Una vez más está sobre la mesa el eterno debate de la participación de funcionarios públicos en actividades proselitistas. En esta ocasión la discusión tiene más elementos de controversia debido a las campañas electorales del primer semestre, en donde una de las polémicas más recurrentes fue, precisamente, la referida a la imparcialidad o no de los empleados públicos frente a los candidatos al Congreso y la propia Presidencia de la República.
Ahora que se está hablando de una reforma política es apenas natural que este asunto sea uno de los primeros que se ponga sobre la mesa y más aún cuando entre los puntos que se discute también está la propuesta de eliminar la reelección presidencial y alargar, en su defecto, los periodos de Jefe de Estado, gobernadores y alcaldes. Incluso ha entrado en el escenario la controversia en torno a si ese aumento de los tiempos de mandato de los jefes del Ejecutivo a nivel nacional, departamental y municipal también debería extenderse a los congresistas, diputados y concejales.
En el punto específico de la participación en política partidista de los empleados del Estado hay varias alternativas. Un planteamiento, por ejemplo, sostiene que más allá de si esta autorización es buena o no, lo mejor es darle vía libre, con regulaciones muy puntuales, ya que está visto que la prohibición de tales participaciones en actividades proselitistas no se cumple a cabalidad y que ya sea directa o indirectamente no pocos trabajadores oficiales, sin importar el nivel del que se esté hablando, se las ingenian para favorecer a algún candidato o partido. Esta tesis parte, entonces, de la dificultad para hacer cumplir la restricción.
Un segundo flanco de la discusión se dirige a que dicha autorización para participar abiertamente en actividades proselitistas solo se les dé a los altos funcionarios que, por su función, pueden y deben defender la gestión de los gobiernos de turno. Es decir que, para el caso de la reelección presidencial, esta libertad debería darse al Vicepresidente y los ministros, por ejemplo, ya que al ser operadores directos de la ejecución gubernamental, pueden dimensionarla y pedir a la ciudadanía que voten por la continuidad de la misma. Así ocurre en múltiples países en donde existe la opción de repetir en el cargo de manera consecutiva.
La tercera manera de abordar el debate es que se permita no sólo a los altos funcionarios sino a todos los empleados oficiales en general participar en política y mitines electorales, siempre y cuando se cumplan restricciones básicas como que ninguna de las mismas se realice en los estamentos oficiales o que ningún superior utilice su cargo para presionar a sus subalternos o a los particulares a que apoyen a determinado aspirante o colectividad.
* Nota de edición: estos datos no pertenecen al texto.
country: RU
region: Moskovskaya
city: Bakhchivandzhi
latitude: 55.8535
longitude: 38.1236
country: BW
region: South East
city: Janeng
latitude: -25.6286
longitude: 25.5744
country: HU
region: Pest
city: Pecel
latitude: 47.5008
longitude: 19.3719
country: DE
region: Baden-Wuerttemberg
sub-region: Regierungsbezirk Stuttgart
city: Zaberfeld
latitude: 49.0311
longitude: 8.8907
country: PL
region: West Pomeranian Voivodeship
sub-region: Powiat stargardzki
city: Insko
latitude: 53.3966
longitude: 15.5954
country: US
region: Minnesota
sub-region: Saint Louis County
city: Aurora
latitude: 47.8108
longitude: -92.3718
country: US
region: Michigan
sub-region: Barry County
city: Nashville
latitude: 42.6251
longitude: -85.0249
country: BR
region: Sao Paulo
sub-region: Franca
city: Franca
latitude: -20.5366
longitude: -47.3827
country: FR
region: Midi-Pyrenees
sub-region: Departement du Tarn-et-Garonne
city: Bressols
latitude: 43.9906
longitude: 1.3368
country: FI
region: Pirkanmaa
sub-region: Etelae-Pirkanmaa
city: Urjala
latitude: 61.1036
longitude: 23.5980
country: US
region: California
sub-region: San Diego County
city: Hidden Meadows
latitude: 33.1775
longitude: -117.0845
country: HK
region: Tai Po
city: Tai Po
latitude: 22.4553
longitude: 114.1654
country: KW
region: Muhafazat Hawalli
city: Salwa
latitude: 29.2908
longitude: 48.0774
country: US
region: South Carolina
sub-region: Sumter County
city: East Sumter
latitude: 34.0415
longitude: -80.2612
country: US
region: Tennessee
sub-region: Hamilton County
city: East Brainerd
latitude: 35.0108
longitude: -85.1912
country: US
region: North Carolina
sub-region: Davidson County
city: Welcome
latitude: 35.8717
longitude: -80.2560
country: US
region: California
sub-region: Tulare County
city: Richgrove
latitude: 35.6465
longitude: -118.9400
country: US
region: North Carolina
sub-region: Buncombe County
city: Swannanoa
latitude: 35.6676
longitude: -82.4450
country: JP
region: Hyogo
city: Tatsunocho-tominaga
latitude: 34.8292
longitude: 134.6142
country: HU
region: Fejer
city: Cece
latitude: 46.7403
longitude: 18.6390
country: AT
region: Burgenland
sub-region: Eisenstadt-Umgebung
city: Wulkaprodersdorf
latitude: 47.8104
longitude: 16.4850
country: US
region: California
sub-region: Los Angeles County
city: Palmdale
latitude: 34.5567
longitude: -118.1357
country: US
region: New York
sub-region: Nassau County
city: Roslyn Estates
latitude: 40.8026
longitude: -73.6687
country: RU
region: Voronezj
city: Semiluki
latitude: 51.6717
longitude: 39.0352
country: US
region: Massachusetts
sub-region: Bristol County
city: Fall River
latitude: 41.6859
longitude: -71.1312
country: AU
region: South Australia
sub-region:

Y, claro, siempre está la opción de dejar la norma tal como rige hoy pero que, en época de elecciones, la Procuraduría redoble su personal de vigilancia en todos los niveles de la administración pública y aplique los correctivos y las sanciones tan pronto como se evidencie una participación de algún funcionario en proselitismo político. Porque esa es la otra parte de esta polémica que poco se analiza. Una cuestión es que siempre que hay campañas en las que pululan las denuncias sobre politización en despachos públicos, pero pocas veces esos señalamientos se convierten en procesos formales y concretos, con pruebas fehacientes y sólidas. ¿Por qué si en cada campaña hay un alud de quejas al respecto, al final las sanciones son muy pocas o inexistentes? La respuesta a ese interrogante es clave para ahondar en esta controversia.